#### WORK INSTRUCTION
Among the lines below, how many have the string "nrow" in them? Only the number is wanted.

#### EXERCISE DATA
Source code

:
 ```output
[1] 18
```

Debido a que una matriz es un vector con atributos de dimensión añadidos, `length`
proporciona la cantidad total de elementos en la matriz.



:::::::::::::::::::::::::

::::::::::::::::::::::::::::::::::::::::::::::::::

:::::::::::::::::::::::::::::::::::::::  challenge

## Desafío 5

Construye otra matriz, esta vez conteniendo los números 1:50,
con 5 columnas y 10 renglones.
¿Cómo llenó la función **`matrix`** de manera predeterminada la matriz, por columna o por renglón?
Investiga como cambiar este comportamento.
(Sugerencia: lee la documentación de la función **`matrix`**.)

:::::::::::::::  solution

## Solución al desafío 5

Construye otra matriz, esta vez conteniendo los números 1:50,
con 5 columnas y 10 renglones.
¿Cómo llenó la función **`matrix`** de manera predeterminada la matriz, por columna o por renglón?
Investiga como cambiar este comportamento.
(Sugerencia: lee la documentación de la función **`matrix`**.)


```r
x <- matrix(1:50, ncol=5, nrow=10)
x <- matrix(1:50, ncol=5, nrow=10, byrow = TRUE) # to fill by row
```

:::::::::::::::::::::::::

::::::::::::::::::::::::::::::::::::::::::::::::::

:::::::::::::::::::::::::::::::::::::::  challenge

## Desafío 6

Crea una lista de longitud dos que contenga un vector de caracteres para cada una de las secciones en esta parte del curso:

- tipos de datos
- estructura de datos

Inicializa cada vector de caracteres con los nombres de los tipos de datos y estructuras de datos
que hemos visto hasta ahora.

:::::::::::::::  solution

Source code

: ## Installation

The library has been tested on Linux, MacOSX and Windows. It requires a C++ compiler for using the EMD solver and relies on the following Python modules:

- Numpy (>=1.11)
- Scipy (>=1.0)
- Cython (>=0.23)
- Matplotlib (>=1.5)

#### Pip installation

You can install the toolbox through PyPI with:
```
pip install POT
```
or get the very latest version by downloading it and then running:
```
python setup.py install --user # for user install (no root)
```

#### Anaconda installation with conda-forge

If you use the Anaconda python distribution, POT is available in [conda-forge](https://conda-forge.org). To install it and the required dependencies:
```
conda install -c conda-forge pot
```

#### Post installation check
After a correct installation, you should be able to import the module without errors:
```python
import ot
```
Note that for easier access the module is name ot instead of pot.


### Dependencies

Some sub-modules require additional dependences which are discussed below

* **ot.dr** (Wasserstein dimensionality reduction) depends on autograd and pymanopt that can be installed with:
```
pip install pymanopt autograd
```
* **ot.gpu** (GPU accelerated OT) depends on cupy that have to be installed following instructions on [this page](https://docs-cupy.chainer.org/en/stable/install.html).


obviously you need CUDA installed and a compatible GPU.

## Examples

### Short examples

#### WRITTEN RESPONSE
2